Cuando se estudia el cristianismo en sus orígenes es imposible no plantearse preguntas: ¿Cuándo se transformó el movimiento de Jesús en una transnacional del comercio “sacral”? ¿Cuándo, en los textos de los evangelios, se habla del ligamen Imperio Romano-Reino de Dios? El vínculo entre Pilato y Caifás, entre el poder político y el poder religioso, fue la principal causa del asesinato de Jesús, pues los sacerdotes no toleraron que un judío marginal les exigiese «[…] Lo del César, devolvédselo al César, y lo de Dios, a Dios» (Mc 12, 17).
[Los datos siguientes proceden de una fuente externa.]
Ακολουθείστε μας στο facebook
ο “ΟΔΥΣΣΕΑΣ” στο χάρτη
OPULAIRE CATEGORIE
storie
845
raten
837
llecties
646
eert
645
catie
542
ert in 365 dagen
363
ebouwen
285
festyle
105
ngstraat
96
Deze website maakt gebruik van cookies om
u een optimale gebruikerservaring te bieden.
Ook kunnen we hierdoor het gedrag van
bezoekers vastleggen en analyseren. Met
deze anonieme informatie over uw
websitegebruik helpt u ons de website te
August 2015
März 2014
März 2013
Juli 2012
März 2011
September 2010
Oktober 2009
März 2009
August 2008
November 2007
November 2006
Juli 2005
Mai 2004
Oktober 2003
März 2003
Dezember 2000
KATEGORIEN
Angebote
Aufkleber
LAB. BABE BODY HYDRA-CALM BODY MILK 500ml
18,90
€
El Sanedrín no soportó su “secularidad”, es decir, su distancia de la oficialidad religiosa que pretendía institucionalizar a Dios ya que…
«El hombre no ha nacido
para tener las manos amarradas al poste de los rezos.
Dios no quiere rodillas humilladas en los templos,
sino piernas de fuego galopando,
manos acariciando las entrañas del hierro,
mentes pariendo brasas, labios haciendo besos.
Digo que yo trabajo, vivo, pienso,
y que esto que yo hago es un buen rezo,
que a Dios le gusta mucho y respondo por ello.
Y digo que el amor es el mejor sacramento,
que os amo, que amo
y que no tengo sitio en el infierno».